• _Texte à lire_
Le Procès de Kafka en BD
Prague, avril 2006 - Adapter Le Procès de Franz Kafka à l'univers de la BD, c'est le pari de deux jeunes auteurs français, Céka et Clod. L'un vient de la publicité, l'autre est illustrateur. Les deux se sont rencontrés puis réunis dans la BD. Même si certaines pages ne contiennent que peu de texte, les auteurs ont su recréer l'ambiance tantôt angoissante, tantôt drôle de Kafka

Le Procès est l'histoire d'un homme, employé de banque à priori tout à fait respectable, réveillé un matin, accusé d'on ne sait quel crime, pour on ne sait quelle raison. Ainsi commence la triste histoire de Joseph K. Aucune issue ne se profile à l'horizon. Le personnage cherche à savoir pourquoi on l'accuse mais la loi elle-même finit par se retourner contre lui. Au fil de l'histoire, son destin s'assombrit. L'exécution brutale de Joseph K. devient alors la seule porte de sortie, même si ce héros espérait encore être secouru à l'heure de sa mort.

Entrées enregistrées:

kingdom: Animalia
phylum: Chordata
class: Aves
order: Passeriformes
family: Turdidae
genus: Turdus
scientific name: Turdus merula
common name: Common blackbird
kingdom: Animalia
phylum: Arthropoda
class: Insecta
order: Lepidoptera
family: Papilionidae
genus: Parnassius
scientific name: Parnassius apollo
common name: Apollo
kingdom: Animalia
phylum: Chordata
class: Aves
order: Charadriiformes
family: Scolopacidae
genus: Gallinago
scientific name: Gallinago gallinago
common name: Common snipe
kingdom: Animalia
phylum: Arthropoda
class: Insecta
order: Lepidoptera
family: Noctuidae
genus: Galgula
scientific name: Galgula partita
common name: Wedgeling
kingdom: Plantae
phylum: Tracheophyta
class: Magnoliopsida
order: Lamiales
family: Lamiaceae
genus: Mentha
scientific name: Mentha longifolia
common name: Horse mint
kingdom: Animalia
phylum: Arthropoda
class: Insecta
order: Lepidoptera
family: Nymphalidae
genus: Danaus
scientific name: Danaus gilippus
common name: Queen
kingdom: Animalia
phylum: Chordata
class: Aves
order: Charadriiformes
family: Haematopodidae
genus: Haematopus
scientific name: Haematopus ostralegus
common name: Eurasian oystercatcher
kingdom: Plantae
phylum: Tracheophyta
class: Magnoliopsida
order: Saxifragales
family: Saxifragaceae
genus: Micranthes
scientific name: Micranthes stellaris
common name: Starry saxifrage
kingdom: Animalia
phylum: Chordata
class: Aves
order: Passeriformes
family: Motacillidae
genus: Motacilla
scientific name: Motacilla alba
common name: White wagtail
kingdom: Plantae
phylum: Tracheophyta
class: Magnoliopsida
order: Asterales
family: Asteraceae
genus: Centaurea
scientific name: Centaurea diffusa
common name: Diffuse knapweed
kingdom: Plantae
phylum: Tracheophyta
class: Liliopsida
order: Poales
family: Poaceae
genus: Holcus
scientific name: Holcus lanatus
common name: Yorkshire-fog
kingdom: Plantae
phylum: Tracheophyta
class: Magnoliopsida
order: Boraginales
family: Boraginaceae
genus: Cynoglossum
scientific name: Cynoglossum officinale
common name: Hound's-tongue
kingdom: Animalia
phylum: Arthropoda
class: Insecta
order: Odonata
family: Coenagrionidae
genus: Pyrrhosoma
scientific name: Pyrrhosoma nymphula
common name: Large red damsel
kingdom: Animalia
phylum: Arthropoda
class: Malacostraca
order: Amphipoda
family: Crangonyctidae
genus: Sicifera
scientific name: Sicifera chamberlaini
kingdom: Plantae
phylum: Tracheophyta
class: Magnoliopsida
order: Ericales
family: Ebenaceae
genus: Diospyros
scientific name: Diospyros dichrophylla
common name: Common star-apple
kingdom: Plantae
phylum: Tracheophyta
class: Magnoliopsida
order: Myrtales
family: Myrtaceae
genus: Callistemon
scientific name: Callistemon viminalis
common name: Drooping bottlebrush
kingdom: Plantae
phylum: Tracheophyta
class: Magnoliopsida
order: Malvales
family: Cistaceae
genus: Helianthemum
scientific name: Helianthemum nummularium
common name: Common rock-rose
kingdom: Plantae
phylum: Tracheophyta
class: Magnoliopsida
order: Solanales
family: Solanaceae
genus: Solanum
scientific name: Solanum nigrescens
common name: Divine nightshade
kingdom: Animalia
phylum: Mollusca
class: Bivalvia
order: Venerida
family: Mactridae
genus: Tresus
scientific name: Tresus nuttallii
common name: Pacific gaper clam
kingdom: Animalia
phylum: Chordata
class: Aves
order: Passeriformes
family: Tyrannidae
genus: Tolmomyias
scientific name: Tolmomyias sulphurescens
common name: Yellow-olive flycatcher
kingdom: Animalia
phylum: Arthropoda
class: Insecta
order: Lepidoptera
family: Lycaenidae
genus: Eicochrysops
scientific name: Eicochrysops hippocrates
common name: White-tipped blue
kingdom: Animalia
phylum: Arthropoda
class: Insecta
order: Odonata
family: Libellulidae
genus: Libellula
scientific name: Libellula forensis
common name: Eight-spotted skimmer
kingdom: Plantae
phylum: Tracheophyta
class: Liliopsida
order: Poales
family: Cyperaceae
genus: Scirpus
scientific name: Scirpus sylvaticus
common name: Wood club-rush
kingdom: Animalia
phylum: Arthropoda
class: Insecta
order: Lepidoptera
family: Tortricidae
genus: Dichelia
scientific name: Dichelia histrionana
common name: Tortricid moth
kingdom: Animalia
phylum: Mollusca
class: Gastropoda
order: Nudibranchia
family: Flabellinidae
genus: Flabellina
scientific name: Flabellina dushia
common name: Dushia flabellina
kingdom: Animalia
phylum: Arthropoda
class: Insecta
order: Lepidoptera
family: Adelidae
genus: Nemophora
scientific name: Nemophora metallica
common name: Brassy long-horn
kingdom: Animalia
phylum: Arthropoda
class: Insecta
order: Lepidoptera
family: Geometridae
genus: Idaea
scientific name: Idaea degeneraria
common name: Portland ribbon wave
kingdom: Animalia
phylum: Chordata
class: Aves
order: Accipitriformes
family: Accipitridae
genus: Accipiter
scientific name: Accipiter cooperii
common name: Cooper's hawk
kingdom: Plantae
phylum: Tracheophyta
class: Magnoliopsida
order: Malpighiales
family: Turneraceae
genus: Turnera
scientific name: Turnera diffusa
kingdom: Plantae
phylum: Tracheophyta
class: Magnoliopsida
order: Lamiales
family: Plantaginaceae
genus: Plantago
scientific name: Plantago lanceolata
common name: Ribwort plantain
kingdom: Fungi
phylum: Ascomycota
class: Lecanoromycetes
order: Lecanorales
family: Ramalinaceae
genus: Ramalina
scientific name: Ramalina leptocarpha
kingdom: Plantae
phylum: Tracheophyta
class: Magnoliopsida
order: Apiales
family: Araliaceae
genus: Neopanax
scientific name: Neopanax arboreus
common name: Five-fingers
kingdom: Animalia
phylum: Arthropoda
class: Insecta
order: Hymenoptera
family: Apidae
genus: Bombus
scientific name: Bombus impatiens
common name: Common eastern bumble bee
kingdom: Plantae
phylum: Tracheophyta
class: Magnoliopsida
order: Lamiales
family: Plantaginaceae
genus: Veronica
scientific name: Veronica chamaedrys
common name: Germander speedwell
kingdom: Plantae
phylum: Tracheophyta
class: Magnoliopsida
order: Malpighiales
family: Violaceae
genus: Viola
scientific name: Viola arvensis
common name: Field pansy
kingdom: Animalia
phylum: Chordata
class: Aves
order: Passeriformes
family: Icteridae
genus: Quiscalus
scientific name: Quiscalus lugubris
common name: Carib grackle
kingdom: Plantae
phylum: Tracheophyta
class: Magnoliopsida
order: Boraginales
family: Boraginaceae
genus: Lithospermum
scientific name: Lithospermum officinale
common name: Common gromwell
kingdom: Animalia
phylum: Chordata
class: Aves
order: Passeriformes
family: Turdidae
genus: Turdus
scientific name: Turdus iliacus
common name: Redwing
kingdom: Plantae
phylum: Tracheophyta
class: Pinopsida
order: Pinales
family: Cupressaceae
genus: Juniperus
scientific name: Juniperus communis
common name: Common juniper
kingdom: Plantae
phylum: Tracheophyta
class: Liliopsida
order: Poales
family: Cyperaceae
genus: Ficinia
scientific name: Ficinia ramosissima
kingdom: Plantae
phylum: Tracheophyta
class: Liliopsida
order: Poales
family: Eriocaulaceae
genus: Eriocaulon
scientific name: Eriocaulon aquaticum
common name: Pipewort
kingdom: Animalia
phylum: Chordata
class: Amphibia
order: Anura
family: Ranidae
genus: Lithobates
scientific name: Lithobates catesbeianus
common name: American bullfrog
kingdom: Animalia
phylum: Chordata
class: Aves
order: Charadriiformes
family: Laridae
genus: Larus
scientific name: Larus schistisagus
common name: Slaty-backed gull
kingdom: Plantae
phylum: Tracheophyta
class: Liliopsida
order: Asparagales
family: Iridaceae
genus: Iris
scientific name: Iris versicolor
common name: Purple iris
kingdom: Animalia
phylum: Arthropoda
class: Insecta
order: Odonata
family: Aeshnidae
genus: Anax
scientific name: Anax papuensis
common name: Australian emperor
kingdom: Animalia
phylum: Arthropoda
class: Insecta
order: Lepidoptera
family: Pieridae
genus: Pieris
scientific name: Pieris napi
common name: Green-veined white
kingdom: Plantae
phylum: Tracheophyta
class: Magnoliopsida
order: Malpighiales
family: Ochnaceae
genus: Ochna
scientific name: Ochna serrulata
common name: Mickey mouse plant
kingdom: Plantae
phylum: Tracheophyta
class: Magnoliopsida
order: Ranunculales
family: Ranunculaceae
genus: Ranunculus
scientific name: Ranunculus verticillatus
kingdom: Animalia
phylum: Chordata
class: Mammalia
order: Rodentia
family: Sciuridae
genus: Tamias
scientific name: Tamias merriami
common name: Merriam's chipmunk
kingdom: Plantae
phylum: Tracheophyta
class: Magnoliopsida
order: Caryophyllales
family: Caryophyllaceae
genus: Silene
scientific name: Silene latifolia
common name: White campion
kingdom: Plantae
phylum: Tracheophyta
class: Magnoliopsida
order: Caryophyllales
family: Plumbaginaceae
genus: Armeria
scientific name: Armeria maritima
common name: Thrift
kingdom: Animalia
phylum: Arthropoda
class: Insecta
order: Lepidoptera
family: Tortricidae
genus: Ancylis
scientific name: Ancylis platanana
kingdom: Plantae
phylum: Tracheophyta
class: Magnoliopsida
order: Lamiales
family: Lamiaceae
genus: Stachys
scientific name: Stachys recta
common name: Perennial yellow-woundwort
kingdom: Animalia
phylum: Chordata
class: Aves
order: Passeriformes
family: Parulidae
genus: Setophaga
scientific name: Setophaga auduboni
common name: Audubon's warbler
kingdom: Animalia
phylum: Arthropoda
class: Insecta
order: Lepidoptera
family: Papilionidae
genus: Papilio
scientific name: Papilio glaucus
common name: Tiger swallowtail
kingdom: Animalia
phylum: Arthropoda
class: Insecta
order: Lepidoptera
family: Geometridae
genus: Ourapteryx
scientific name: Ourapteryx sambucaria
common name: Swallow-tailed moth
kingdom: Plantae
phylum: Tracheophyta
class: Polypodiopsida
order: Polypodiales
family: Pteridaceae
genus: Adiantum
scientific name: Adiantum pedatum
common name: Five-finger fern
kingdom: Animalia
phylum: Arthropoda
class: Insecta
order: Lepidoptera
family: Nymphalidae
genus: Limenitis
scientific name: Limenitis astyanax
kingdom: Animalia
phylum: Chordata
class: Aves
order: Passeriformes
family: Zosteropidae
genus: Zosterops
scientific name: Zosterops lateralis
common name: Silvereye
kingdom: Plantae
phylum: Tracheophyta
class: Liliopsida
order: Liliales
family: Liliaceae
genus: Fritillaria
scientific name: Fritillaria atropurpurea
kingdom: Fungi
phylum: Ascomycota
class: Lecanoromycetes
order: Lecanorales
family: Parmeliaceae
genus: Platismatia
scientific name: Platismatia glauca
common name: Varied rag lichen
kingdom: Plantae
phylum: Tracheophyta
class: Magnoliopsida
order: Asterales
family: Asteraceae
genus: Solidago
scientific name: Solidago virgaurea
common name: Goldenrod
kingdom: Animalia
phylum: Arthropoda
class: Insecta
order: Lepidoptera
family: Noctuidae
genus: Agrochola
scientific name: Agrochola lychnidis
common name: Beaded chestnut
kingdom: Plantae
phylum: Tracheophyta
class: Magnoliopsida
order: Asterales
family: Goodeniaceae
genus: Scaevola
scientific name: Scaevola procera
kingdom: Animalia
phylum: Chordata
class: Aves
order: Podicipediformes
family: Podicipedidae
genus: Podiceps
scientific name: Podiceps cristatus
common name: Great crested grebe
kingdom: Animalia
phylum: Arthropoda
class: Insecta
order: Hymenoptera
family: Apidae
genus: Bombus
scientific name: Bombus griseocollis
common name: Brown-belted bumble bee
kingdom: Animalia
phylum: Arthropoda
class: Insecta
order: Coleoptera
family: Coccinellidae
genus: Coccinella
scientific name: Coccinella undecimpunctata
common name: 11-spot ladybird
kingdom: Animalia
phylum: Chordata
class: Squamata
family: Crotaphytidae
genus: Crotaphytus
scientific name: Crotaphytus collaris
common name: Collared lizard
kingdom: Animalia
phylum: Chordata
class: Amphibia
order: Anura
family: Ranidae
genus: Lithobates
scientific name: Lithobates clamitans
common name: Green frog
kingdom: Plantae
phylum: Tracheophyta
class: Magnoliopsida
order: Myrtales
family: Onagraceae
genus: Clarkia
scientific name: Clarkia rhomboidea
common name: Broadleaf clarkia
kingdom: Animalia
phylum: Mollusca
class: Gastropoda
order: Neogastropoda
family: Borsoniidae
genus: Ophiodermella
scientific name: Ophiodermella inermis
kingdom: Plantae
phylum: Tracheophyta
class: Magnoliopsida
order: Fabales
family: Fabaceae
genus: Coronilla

• _Consigne_
Poursuivez l'article sur l'adaptation du Procès de Kafka en bande dessinée à la suite de sa dernière phrase.

• _Réponse à l'exercice_
L'adaptation du Procès en BD vient de paraître aux éditions Akiléos. Il s'agit de la première collaboration de Clod et Céka. Après avoir travaillé dans la publicité en tant que créatif, Céka a décidé de se consacrer uniquement à la passion qui l'anime depuis tout petit, la BD. Clod, quant à lui est un illustrateur autodidacte. Il a travaillé pour la presse ou l'édition et son attachement à la BD a eu raison de ses huit années de travail salarié.
La "traduction" d'une uvre littéraire de plusieurs centaines de pages en une BD ne se fait pas sans mal. Il a donc fallu faire des choix. "Avoir à choisir a été le côté le plus terrible pour moi", confie Céka à Sceneario (www.sceneario.com/sceneario_interview_kafka.html). L'histoire se concentre donc sur le procès lui-même. Les auteurs ont également choisi de na pas tenir compte de certains personnages secondaires. Mais grâce à leur graphisme original et expressif, l'univers kafkaïen n'a rien perdu de sa mélancolie. Ainsi comme déclare Clod "nous voulions qu'une seule image puisse, à elle seule, remplacer ce que Kafka exprime en plusieurs pages". Á grands renforts de situations burlesques, de personnages caricaturaux, Céka et Clod ont également cherché à mettre en valeur une qualité parfois oubliée de l'auteur, l'humour. Notons aussi une petite lueur d'espoir avec l'importance accordée à Léni, personnage féminin porteur, selon Céka du "message subliminal: l'amour peut peut-être nous sauver de la mort?".